I’ve noticed a tendency to think of this round of Ottawa Senators trades as the latest chapter in a coherent, linear narrative: Ottawa trades or allows to walk some of their best players because the owner doesn’t have the money to pay them. I have to disagree, somewhat, that this is only the latest in a constant theme. I offer, instead, that what’s happening right now is much worse. What’s happening right now is the final emptying out of the idea of the Ottawa Senators as a shared experience, a local narrative, and a hub around which Ottawans build community.
During the 2010-2011 season, which resulted in the Ottawa Senators finishing fourth last in the league, the feeling was that the time was right for a rebuild. The team had older veterans who might garner picks and prospects – Daniel Alfredsson, Jason Spezza, Mike Fisher, Chris Phillips, Alex Kovalev, Chris Neil, Milan Michalek, Sergei Gonchar, Chris Kelly, and Zack Smith. In the end, only Fisher, Kovalev and Kelly would be traded for futures. Goaltender Brian Elliott would be traded for an older goaltender, Craig Anderson, who was extended. The team elected to keep several key veterans in the fold, either because no deals came along to their liking or out of fear of losing long-time Ottawa players.
In other words, the team was loyal to a fault and maintained a higher payroll thinking they might soon return to contention.
When Daniel Alfredsson walked to the Detroit Red Wings before the 2013-2014 season, it was viewed as an inability or unwillingness to pay a franchise player who’d taken team-friendly deals (and been screwed by salary rollbacks during CBA negotiations, to boot).

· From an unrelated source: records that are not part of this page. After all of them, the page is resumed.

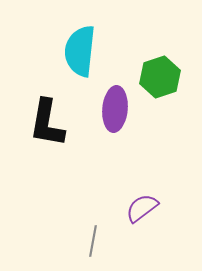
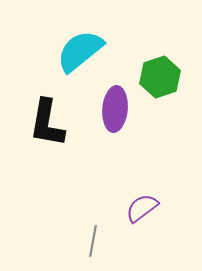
cyan semicircle: rotated 45 degrees clockwise
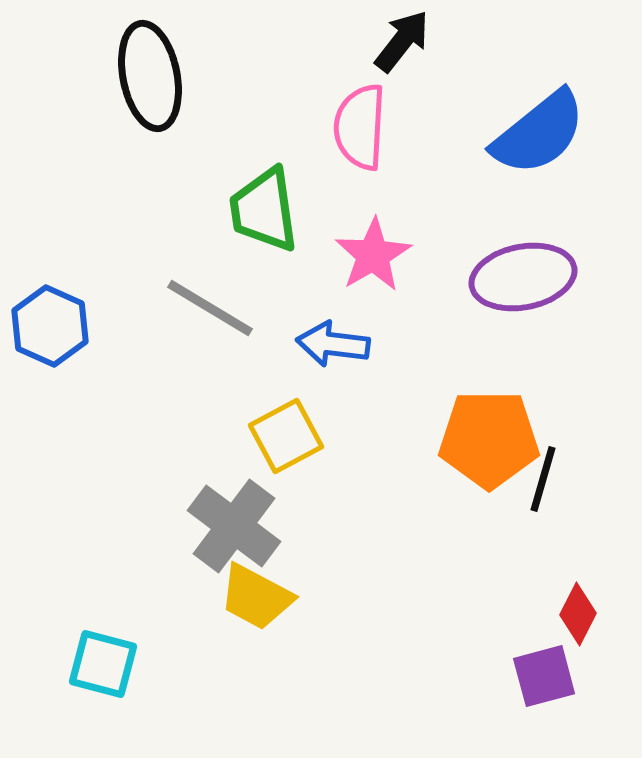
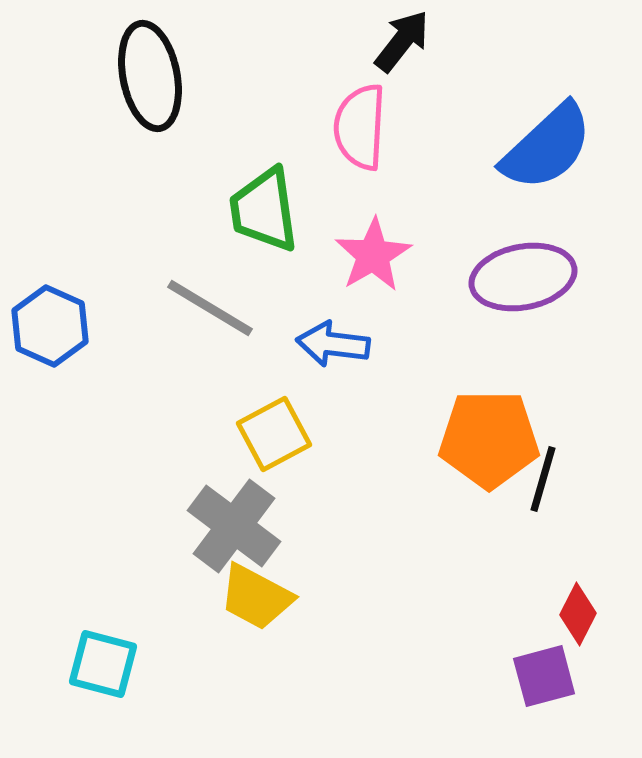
blue semicircle: moved 8 px right, 14 px down; rotated 4 degrees counterclockwise
yellow square: moved 12 px left, 2 px up
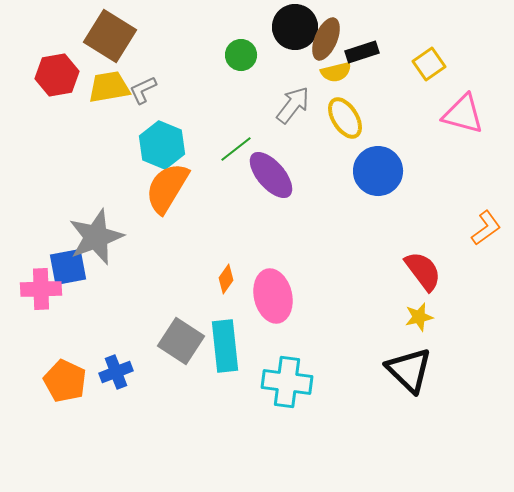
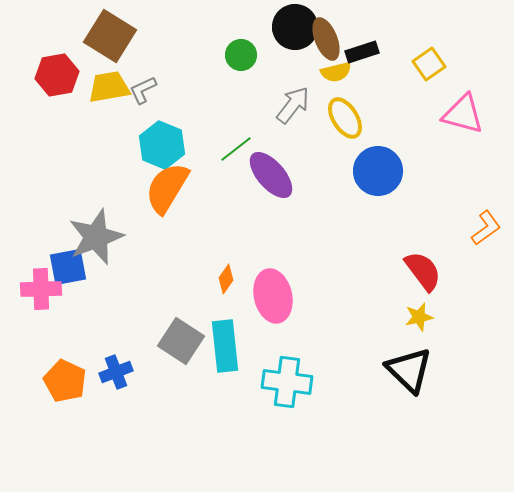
brown ellipse: rotated 45 degrees counterclockwise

But on the same day, GM Bryan Murray traded for Bobby Ryan, a younger, scoring winger (theoretically; this was before his hands turned to dust) who would soon require a big-money contract. The fans felt anxiety, at the time, that Ottawa would not pay up. Instead, the team signed Ryan to a massive seven-year, $50.75 million deal.
When Jason Spezza was dealt in 2014 it came in response to a request for a trade and with the veteran on an expiring deal. He was extended by Dallas, an extension that has not looked great for the Stars who now pay him north of $7 million to play select minutes.
Ottawa made decisions that would not turn out particularly well in some cases and would alienate long-time fans with affection for their homegrown talent, but at least these decision existed in the world of logic: if your team is not contending with your current roster, you sell off your older players for futures in the hope that a future iteration will contend. Ottawa might have turned off a few because of bad decisions, but they maintained the narrative on which hockey relies: the team, and as an extension, its community, are always building toward the future.
What is happening to the Ottawa Senators right now is different, for the simple reason that teams that are lucky enough to draft good players, and lucky enough to develop them into good players, and lucky enough to still have them on their roster in their prime do not typically trade those players unless it’s for other players with the same or higher potential. For Ottawa to trade Erik Karlsson, Mike Hoffman, Matt Duchene, Mark Stone, and Ryan Dzingel – all players who are still young and could contribute to a rebuild – is a perversion of the natural cycle of team development. It is mortgaging the future on which sports mythology rests.
You amass futures and develop them so that you can compete when your window opens. You don’t amass futures and develop them so that you can sell them off for more futures prematurely. If you do the latter, it alienates your fans even worse than losing a player we feel nostalgic about because it dilutes the very premise of the sport, the underlying narrative that informs our long-term loyalty to the game. If the team is not building to anything in particular, then why should we spend any time on it? If the heroes of a particular narrative are not in pursuit of some commonly-understood objective, then why should we see that narrative through to the end?
The current state of the Ottawa Senators is not unpredictable; we’ve seen this throughout the world of sports. This is a natural byproduct of any business model that relies on sole ownership by people whose wealth is concentrated in markets that can, occasionally, bottom out. If and when Melnyk sells the Ottawa Senators, if it’s to another sole owner or small group and if their wealth is derived from a single source – real estate, pharmaceuticals, a traveling circus, whatever – we are at risk of returning to this endless cycle of building to nowhere.
The fault for this lies in part with the NHL. As I’ve written before on this site and on Twitter, until the league starts focusing on building up consortia of local business interests that make risk more diffuse among partners, we’ll always be at risk of a billionaire owner becoming less than a billionaire or, at the very least, going senile and interfering with management decisions.
I, more than some, have been able to ‘gotta-hear-both-sides’ many of the decisions made by the Ottawa Senators management over the years. While I might disagree with a particular trade or signing, I have, in most cases, been able to understand the assumptions that were made that led to it. This time, it’s different: the financial status of the owner has interfered with the natural cycle of sports narrative to disrupt our shared sense of purpose.
As a result, this is the lowest moment in the history of the Ottawa Senators, including those early expansion years. This is the moment those leading the team acknowledged that the Ottawa Senators as an idea, as a hero in their own story, as a community, are meaningless.